December 13, 2011
Weizmann Institute Scientists Make Significant Contributions To LHC Findings
Today's announcement from the Large Hadron Collider (LHC) at CERN points to promising signs for the existence of the Higgs boson. Weizmann Institute scientists have been prominent participants in ATLAS, one of the two experiments to produce results in the search for this elementary particle. Prof. Giora Mikenberg was the ATLAS Muon Project leader for many years and now heads the Israeli LHC team. Prof. Ehud Duchovni heads the Weizmann Atlas group as well as a small group looking for SUSY signals. Prof Eilam Gross is currently the ATLAS Higgs physics group convener. All are members of the Weizmann Institute's Particle Physics and Astrophysics Department, and they have been part of the effort to find the Higgs since 1987.
ATLAS and its sister experiment in the LHC, CMS, have been searching for the Higgs boson, thought to be the particle that gives all the other elementary particles their mass. The Higgs is predicted by the Standard Model of Particle Physics, which provides a framework for all of the subatomic particles in nature. The Higgs is the one piece of the Standard Model that has not been proven to exist, and some scientists believe that the model will have to be rethought if the Higgs is not found.
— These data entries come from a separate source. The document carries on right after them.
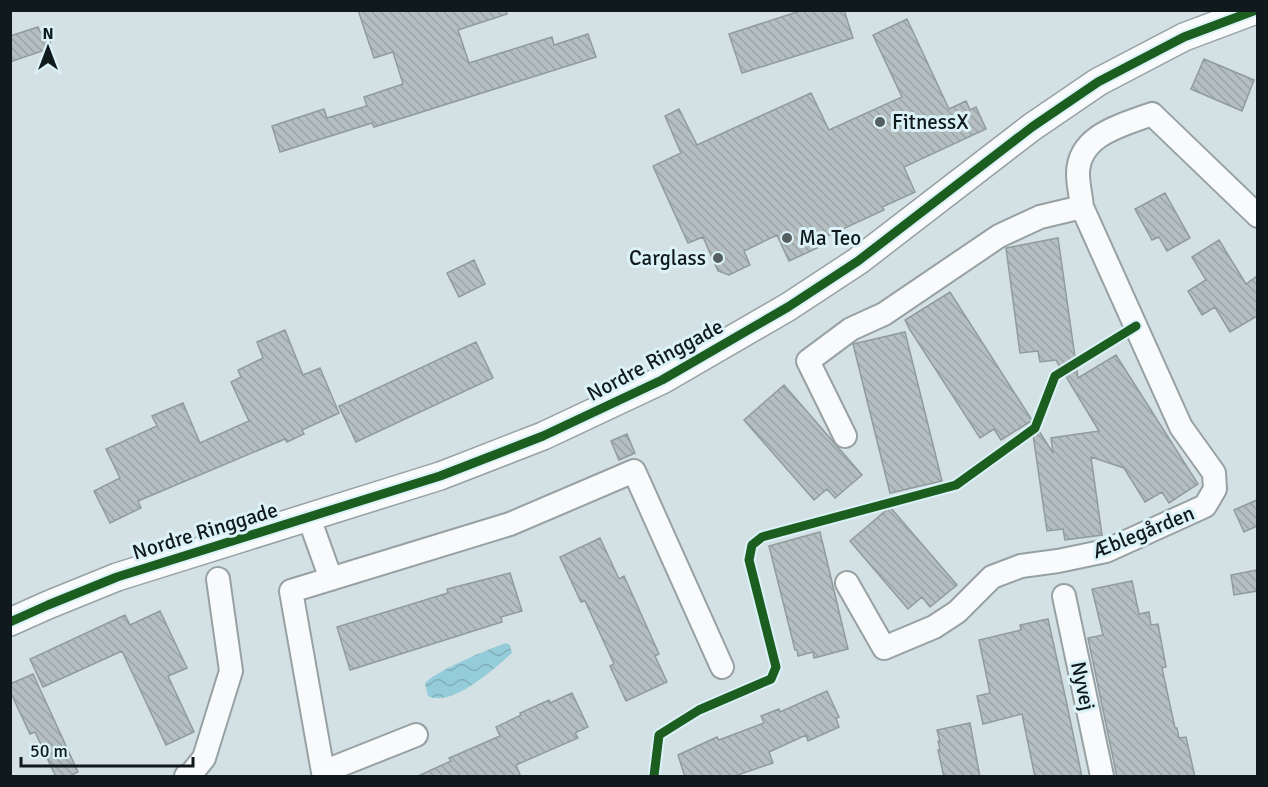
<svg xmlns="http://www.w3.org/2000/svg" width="1268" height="787" viewBox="0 0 1268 787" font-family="Signika,sans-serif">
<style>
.water{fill:url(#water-waves)}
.building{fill:url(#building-back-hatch);stroke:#909b9d;stroke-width:1.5}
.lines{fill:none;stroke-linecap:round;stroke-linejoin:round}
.minor-casing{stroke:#97a1a3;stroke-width:26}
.tertiary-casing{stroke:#97a1a3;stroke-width:30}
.minor{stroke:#f9fafb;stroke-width:22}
.tertiary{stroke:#f9fafb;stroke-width:27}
.cycleway-casing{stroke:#dbf2f8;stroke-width:13}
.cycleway{stroke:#1b5e20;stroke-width:9}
.poi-dot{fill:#555f61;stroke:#dbf2f8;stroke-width:2}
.labels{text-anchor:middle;stroke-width:6;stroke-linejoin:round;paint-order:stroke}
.poi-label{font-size:21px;fill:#10191b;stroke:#dbf2f8;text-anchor:start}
.street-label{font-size:21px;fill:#10191b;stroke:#dbf2f8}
</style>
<defs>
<pattern id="water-waves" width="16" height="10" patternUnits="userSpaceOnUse" patternTransform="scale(1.5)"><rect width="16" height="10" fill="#95ccda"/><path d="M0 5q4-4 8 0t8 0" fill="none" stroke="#7fafba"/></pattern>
<pattern id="building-back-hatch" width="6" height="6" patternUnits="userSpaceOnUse" patternTransform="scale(1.5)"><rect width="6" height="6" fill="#b5bfc1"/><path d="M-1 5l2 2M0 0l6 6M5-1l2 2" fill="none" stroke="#9ba4a5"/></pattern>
</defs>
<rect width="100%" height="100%" fill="#d4e1e4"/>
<path class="water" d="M506,643L510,645L512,653C495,668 452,708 428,696L425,684C431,673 491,648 506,643Z"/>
<path class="building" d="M358,10H506L507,14L458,30L469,63L552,37L554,45L588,34L596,57L374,127L372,123L280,152L272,126L324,109L327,118L367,106L364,97L403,84L393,52L374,58Z
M803,10H844L853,38L742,73L729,34Z
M907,19L949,109L966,101L970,110L976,107L986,129L904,167L915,192L882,207L884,210L823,238L826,244L789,261L777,235L744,251L750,265L729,275L718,271L703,237L688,243L653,166L681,153L665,116L679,109L697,145L811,93L829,130L902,97L873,35Z
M38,27L40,32L53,34L48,49L10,62V36Z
M1204,59L1254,80L1242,111L1191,89Z
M1165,193L1190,238L1167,251L1159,237L1152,240L1135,209Z
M1058,238L1078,378L1116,355L1198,484L1169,503L1162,492L1145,502L1124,468L1091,457L1102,535L1065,540L1063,529L1047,531L1031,421L1001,440L994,429L980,438L910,330L905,320L950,292L1053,453L1051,438L1099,431L1056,360L1040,362L1038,351L1020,353L1006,248Z
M1219,240L1246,284L1257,276V316L1230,332L1215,307L1202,315L1188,291L1206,280L1192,257Z
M474,260L485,284L459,297L447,273Z
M285,330L303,375L320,368L339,413L302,430L304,434L287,442L285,439L138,501L141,508L110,523L94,491L120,478L106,449L157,426L152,416L183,403L200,443L249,421L231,382L241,377L238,370L263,358L257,342Z
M905,332L942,481L890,493L853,344Z
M476,342L493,378L356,442L339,406Z
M784,385L862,475L835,498L827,489L814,500L744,420Z
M627,434L635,453L619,460L611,441Z
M1257,500V526L1244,532L1234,510Z
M890,507L957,585L930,607L922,597L908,609L850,541Z
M820,532L848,649L814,658L813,652L798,656L797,650H795L769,546Z
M600,538L619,579L624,576L659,654L655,656L667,682L626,701L610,666L614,664L585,601L581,602L560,557Z
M1257,570V591L1234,595L1231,575Z
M510,573L522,611L501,617L502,622L350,670L337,627L448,593L447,589Z
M1132,581L1139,614L1149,612L1151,625L1158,624L1166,667L1162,668L1175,728H1177L1179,738L1186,737L1195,777H1117L1088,638L1103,635L1092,589Z
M160,611L187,668L168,676L194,732L166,745L122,651L43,687L30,659L125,615L130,625Z
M1048,619L1066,700L1082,777H1035L1022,714L983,724L977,696L990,693L979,640L1021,630L1020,625Z
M33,674L78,772L68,777H56L35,732L30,734L10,691V684Z
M827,691L839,717L836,718L839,727L808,741L806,735L769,752L773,763L732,777H685L678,755L717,737L719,740L764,723L761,716L779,709L780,712Z
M572,693L588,727L575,733L578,738L516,765L521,777H416L451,761L449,758L500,736L496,727L521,715L520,713L549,700L550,703Z
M970,723L980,777H944L938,750H940L938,741H940L937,730Z"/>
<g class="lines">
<g class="minor-casing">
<path id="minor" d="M845,436L808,361L851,329L884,314L999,236L1040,217L1082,207
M309,518L331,579
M847,583L884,648L934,627L957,612L992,577L1021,566L1058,561L1106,551L1205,506L1215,489L1214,473L1181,427L1082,207C1081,196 1078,185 1078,174C1078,135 1122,125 1152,114L1258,216
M1064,596L1102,776
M416,735L323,772L291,591L510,524L634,471L722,667
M186,776L191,774L204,758L231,671L218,579"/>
</g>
<g class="tertiary-casing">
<path id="tertiary" d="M10,622L48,605L117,577L440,476L543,436L662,380L788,307L858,261L1032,127L1098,82L1184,37L1256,10"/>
</g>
<use href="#minor" class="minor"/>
<use href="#tertiary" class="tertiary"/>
<g class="cycleway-casing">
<path id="cycleway" d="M10,622L48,605L117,577L440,476L543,436L662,380L788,307L858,261L1032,127L1098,82L1184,37L1256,10
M654,776L659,735L699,710L771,679L776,667L749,560L752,545L762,537L956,485L1035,428L1055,376L1136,326"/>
</g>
<use href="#cycleway" class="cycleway"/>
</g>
<g class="poi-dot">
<circle cx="880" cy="122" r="6"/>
<circle cx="787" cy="238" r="6"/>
<circle cx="718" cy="258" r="6"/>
</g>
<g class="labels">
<g class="poi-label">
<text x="892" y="129">FitnessX</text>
<text x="799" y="245">Ma Teo</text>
<text x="706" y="265" text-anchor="end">Carglass</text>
</g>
<g class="street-label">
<text transform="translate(655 360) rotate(-28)" y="7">Nordre Ringgade</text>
<text transform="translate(205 531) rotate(-17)" y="7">Nordre Ringgade</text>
<text transform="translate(1143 532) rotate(-22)" y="7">Æblegården</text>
<text transform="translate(1083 686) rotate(78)" y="7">Nyvej</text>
</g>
</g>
<rect width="1268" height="787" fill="none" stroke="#10191b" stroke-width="24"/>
<g transform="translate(48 48)" stroke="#dbf2f8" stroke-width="4.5" paint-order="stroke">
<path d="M0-4.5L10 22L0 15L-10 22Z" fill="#10191b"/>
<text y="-9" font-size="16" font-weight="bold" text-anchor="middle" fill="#10191b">N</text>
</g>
<path d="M21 757v9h172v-9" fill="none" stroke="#10191b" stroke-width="3"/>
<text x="30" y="757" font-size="18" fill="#10191b" stroke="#dbf2f8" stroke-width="4.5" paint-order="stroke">50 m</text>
</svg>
Gross: 'In 2011 the LHC particle accelerator in Geneva collided over 300 trillion (a million million) protons. All of that enormous energy (7 trillion electron volts) went into the effort to produce the Higgs boson. But in each collision, other similar particles are created and there is no way to foresee what we will find. The chances of a collision producing a Higgs boson are so small that only about a hundred are expected to be observed over the course of a year.'
Finding possible signs of a Higgs involved looking for statistical anomalies in the data (compared to what the results would look like if there were no Higgs) in the expected mass range. The problem is that once these anomalies appear, the scientists had to rule out statistical flukes. But several weeks ago, it was noticed that 'extra' events in the probable Higgs range had accumulated in the experimental results during 2011. Gross: 'We couldn't believe our eyes -- we looked at the screen for ages before we started to digest what we were seeing. In the past three weeks, the entire Higgs search team in the ATLAS experiment have checked and rechecked the results from every possible angle. We checked for errors“¦ for bugs in the program.'
The ATLAS results suggest that there could be a Higgs boson with a mass of around 126 GeV, and that there is just a 1 in 5000 chance that the extra events they observed in this particular mass are the result of a statistical fluke and not the creation of a Higgs boson. Such fluctuations might still disappear, so the proof is still not at all conclusive, but scientists believe that it bodes well for the next round of LHC collisions, set to begin in April 2012.